Jacob van Riemsdijck en Albert van Lawick werden in 1495 aangesteld als hertogelijke leenmannen over de eerste belening van het huis te Echteld.

Zegel van Otto van Wijhe uit
1495 (Gelders Archief).

Otto van Wijhe en Geertruid Tengnagell hadden 3 kinderen: Jasper, Cornelia en Raphael.

Jasper
werd later de 8e heer van Echteld.

Cornelia
trouwde met Steesken van Broeckhuijsen van kasteel Brakel. Cornelia van Wijhe was weduwe in 1528. Hun dochter Josina van Broekhuijsen trouwde  omstreeks 1525 met Reinier van Aeswijn. Uit dit laatste huwelijk kwam (via dochter Agnes van Aeswijn die trouwde met Floris van den Bongard heer van Nijenrode en Breukelen) kleindochter Josina van den Bongard voort, die in 1581 met Joachim van Wijhe van Hernen trouwde. Reinier van Aeswijn (zoon van Josina van Broeckhuisen en Reinier van Aeswijn) werd burgemeester van Utrecht en was in 1579 een van de ondertekenaars van de Unie van Utrecht.

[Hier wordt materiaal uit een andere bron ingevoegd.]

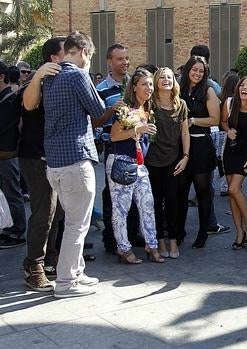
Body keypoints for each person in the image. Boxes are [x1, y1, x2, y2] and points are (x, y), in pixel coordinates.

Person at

Het Van Wijhe van Echteld wapen in een gebrandschilderd raam in de kerk van Brakel

Raphael
trouwde met Gijsbert van de Poll te Dreumel (tegenover Tiel aan de andere kant van de Waal).
Jasper, Cornelia en Raphael van Wijhe stichtten in 1528 een gezongen mis in de kerk van Echteld ter nagedachtenis van hun vader Otto van Wijhe de 7e heer van Echteld.